January 05, 2006

The un-inverted pyramid

Based on information published by The New York Times this week, the business of journalism has come full circle.

The Times reports (Jan. 2 edition) that subjects of stories in both print and broadcast news media are using their Websites to publish every scrap of information about the story: interviews, phone transcripts, email exchanges, pages of notes, etc.

Predictably, the subject didn’t like the story, even if there were no errors in it, and invites readers to look at all the material and decide if the story was fair or not.

That’s fine, but for most stories, there will be a huge volume of material to read, and most people, outside of media professionals, academics and critics, won’t take the time.

Which is exactly why journalism became a business in the first place. A couple of thousand years ago, the world had become such an eventful place that people didn’t have the time or resources to gather the news for themselves. An industry was born, whose workers collected, digested, organized and distributed news to the public, the same way brake shops eventually were born to fix brakes for those people who didn’t have the time or equipment to do it themselves.

Even then, consuming the early media took time. The ancient reporters still collected more information for a story than they would ever use, but they used far more information than we do now. Before the mid-1880s, they wrote all their stories in the narrative style, which is organized chronologically, includes many details (for interest), develops slowly (for drama) and puts the climax (what happened) at the end.

The narrative style is still alive and well. It is the style in which novels, plays and screenplays are written. The old-timey journalists liked it, too, but in 1844, something happened that would revolutionize journalism. Samuel F.B. Morse introduced telegraph technology into the commerce of communications. Before 1844, information could travel no faster than a courier on horseback, or in a railway car, or on a steamship. With Morse, overnight, it became possible to move information through a wire at nearly the speed of light.

Telegraphy was not researched, or developed, or introduced, with the newspaper industry in mind. But newspapers quickly adapted the technology to their needs. By 1848, they were using it to transmit news of the Mexican-American War back to their offices. President Polk first heard of the American victory at Veracruz not from his generals, but from a newspaper editor.
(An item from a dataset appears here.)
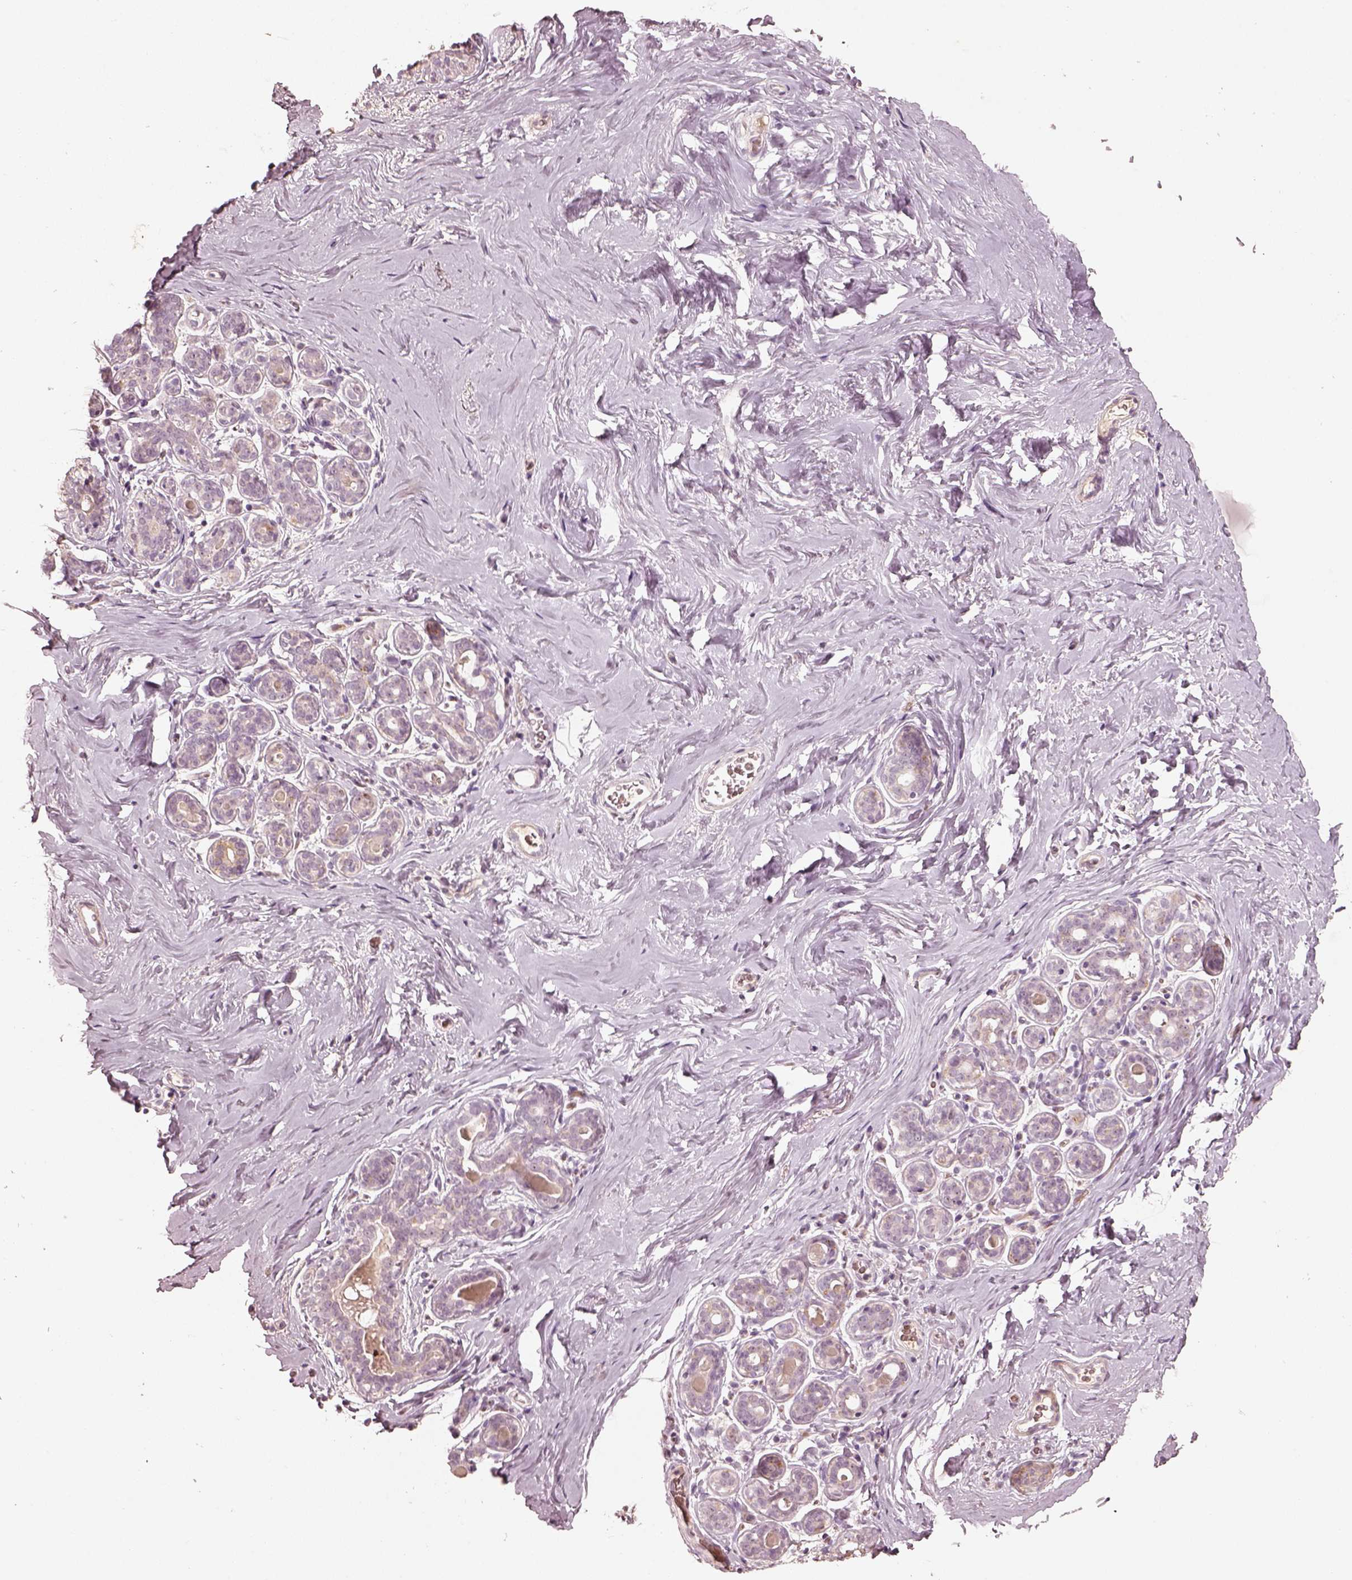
{"staining": {"intensity": "negative", "quantity": "none", "location": "none"}, "tissue": "breast", "cell_type": "Adipocytes", "image_type": "normal", "snomed": [{"axis": "morphology", "description": "Normal tissue, NOS"}, {"axis": "topography", "description": "Skin"}, {"axis": "topography", "description": "Breast"}], "caption": "An immunohistochemistry photomicrograph of normal breast is shown. There is no staining in adipocytes of breast. (DAB IHC, high magnification).", "gene": "MADCAM1", "patient": {"sex": "female", "age": 43}}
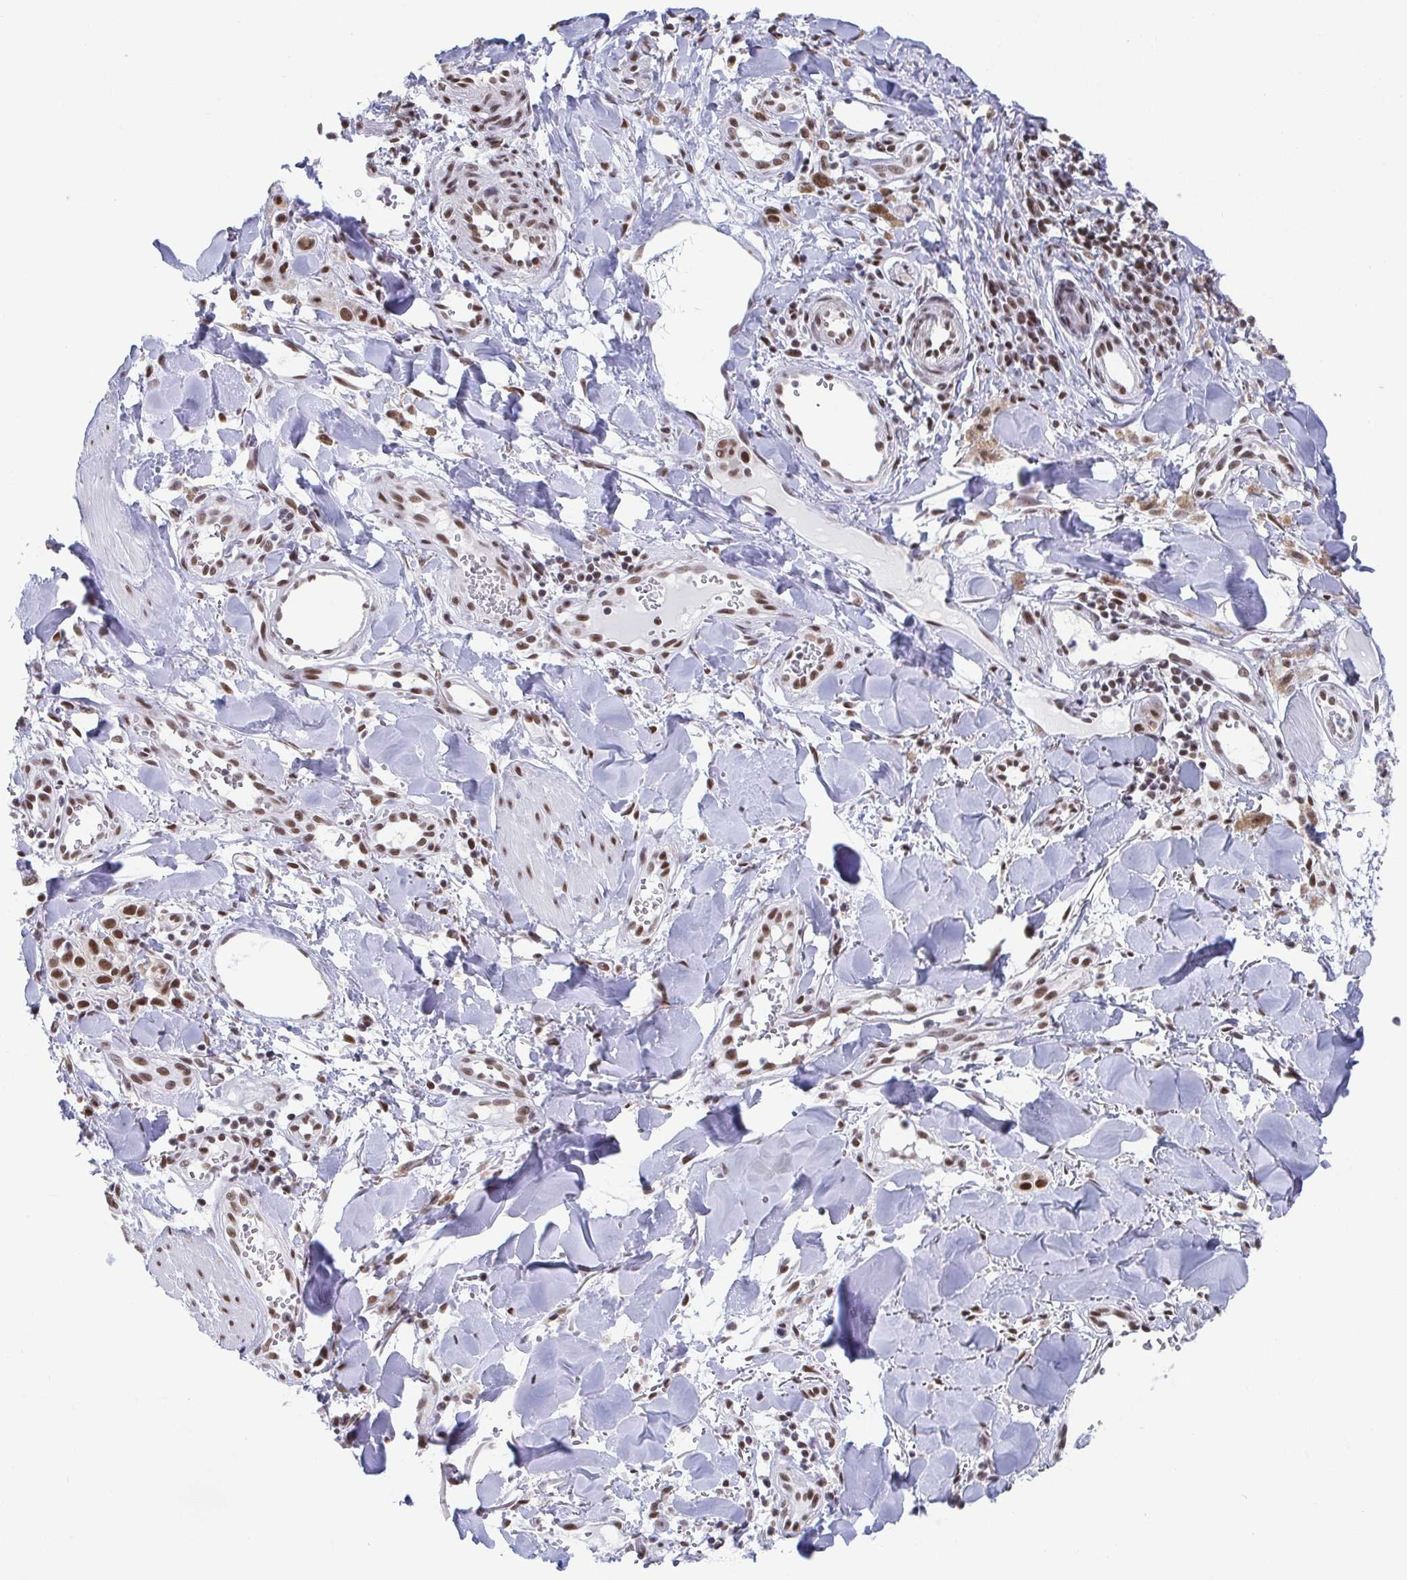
{"staining": {"intensity": "moderate", "quantity": ">75%", "location": "nuclear"}, "tissue": "melanoma", "cell_type": "Tumor cells", "image_type": "cancer", "snomed": [{"axis": "morphology", "description": "Malignant melanoma, NOS"}, {"axis": "topography", "description": "Skin"}], "caption": "A medium amount of moderate nuclear staining is appreciated in about >75% of tumor cells in malignant melanoma tissue.", "gene": "SLC7A10", "patient": {"sex": "male", "age": 77}}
In 1861, the biggest story of the 19th century broke out: the Civil War. Hundreds of reporters were in the field, collecting information and returning to press tents to write their stories, all in the long, detailed narrative style, with who won at the end. They lined up at the telegraph shack, controlled by the military, to send their stories back. But each story took so long to send that waiting reporters complained. The military began kicking reporters out of the shack before their stories were half-sent.

The reporters learned quickly to turn their stories over: climax at the top, edit details, arrange in logical order. The classic inverted pyramid. Even if they got kicked out after five minutes, the reporters knew they had sent the most important information first. They knew all the details couldn’t get in, so they learned to edit details, keeping the most important to put into the story, and saving the others (reporters never throw anything away) for the less-important feature or color stories. Then they arranged the story in logical order of importance, so that no matter when they got kicked out, they knew that the lost part of the story was always less important than what had been sent, no matter where the “cut” was.

The Civil War ended in 1865, and the inverted pyramid was no longer necessary. But it survives to this day for one reason: the public liked it. No longer obligated to read all 100 inches to find out what happened, they happily discovered they could read the first five or six paragraphs and have the heart of the story, with no need to read on unless they wanted to. The inverted pyramid made readers their own editors.

Since 1861, journalists have worked hard to develop and use the values and principles needed to analyze volumes – sometimes huge volumes – of information and organize it into a story that the reader can understand, and believe. Pressures of competition have created all kinds of trouble for the industry, and doubts among its consumers, but the inverted pyramid remains the way that journalism is done. Dismantling the pyramid and presenting the raw information for readers may be interesting for 30 minutes or so, but that kind of blogging will never become an industry. They all need an editor – desperately – and the reader just isn’t going to take on the job.